→ **Instructions for the task**
Give the entries below again exactly. Their pictures are not needed.

*** Task inputs

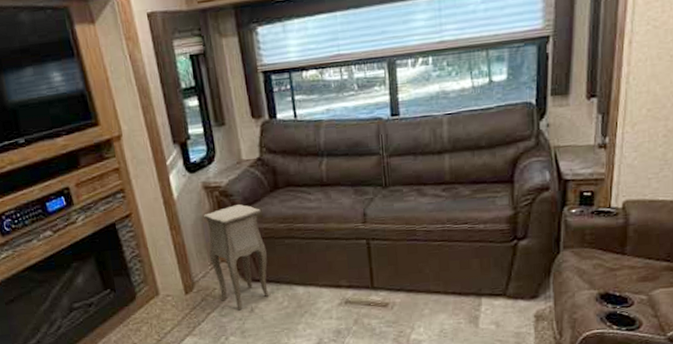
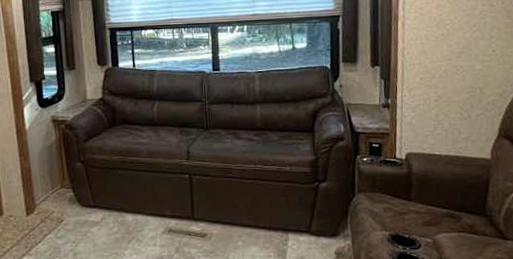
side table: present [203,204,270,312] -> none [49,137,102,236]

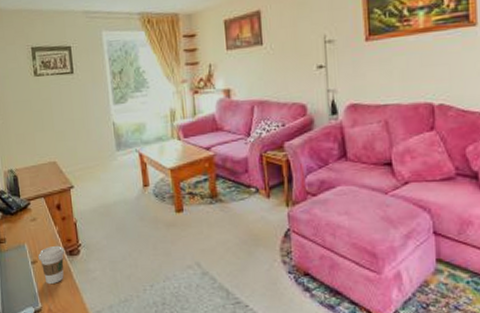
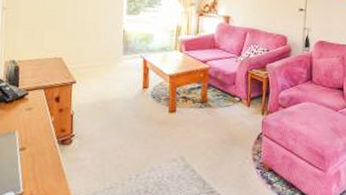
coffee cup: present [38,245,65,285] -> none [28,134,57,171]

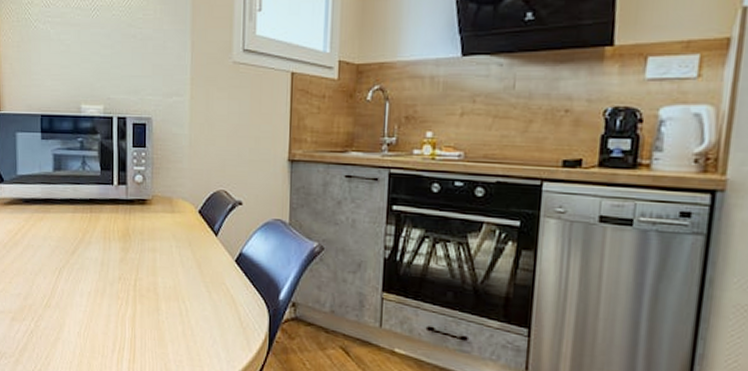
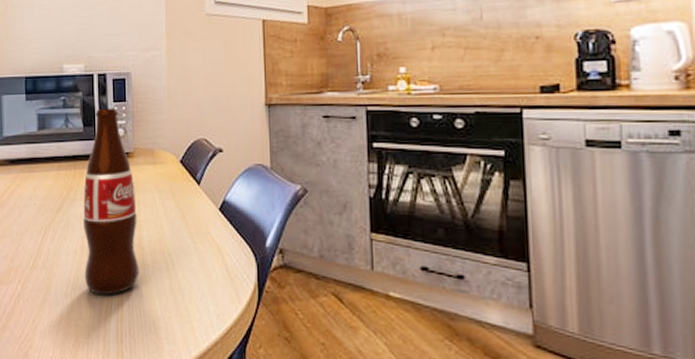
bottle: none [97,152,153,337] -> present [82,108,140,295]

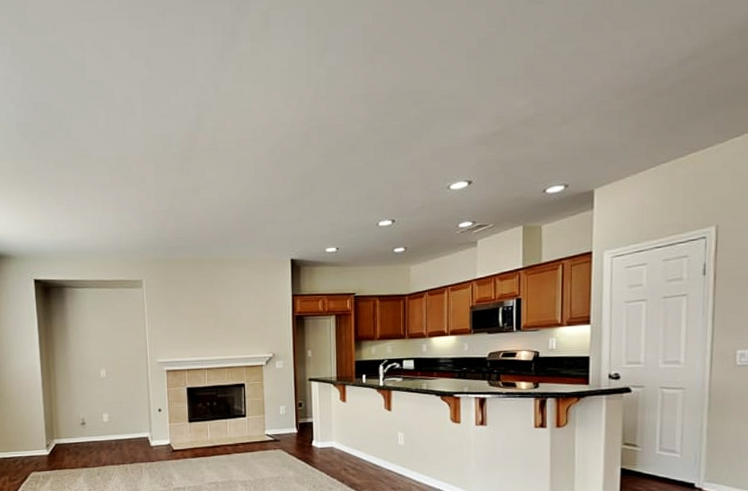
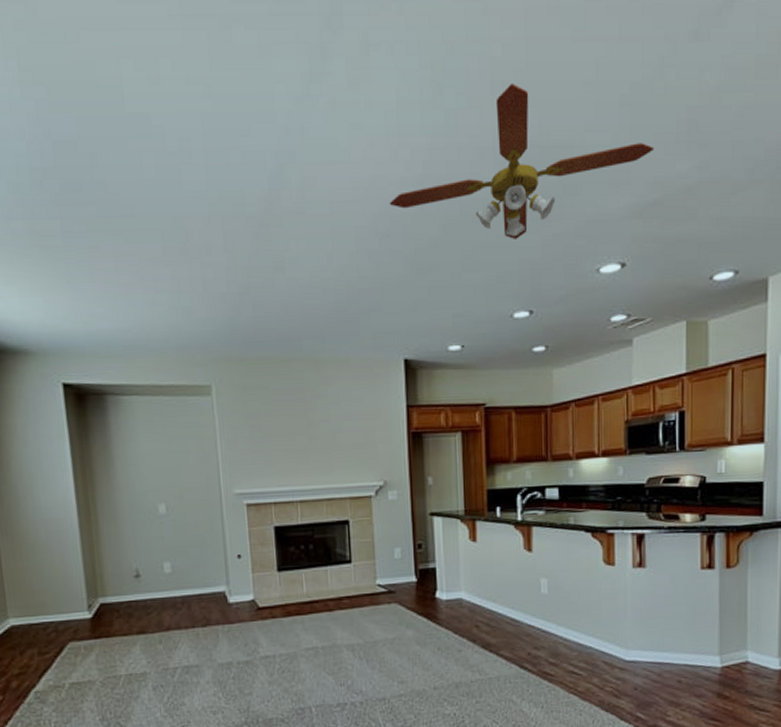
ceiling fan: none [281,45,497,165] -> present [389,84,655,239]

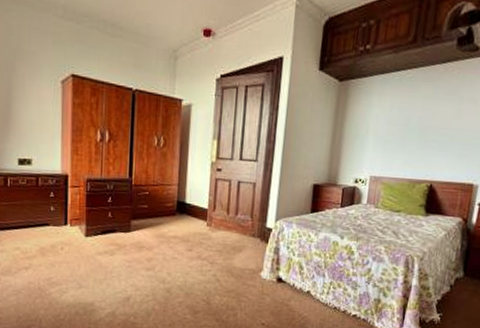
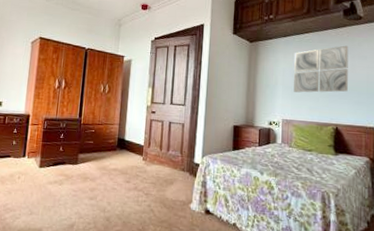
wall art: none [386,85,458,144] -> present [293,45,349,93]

******

→ **Exercise output**
side table: present [203,204,270,312] -> none [49,137,102,236]

coffee cup: present [38,245,65,285] -> none [28,134,57,171]

bottle: none [97,152,153,337] -> present [82,108,140,295]

ceiling fan: none [281,45,497,165] -> present [389,84,655,239]

wall art: none [386,85,458,144] -> present [293,45,349,93]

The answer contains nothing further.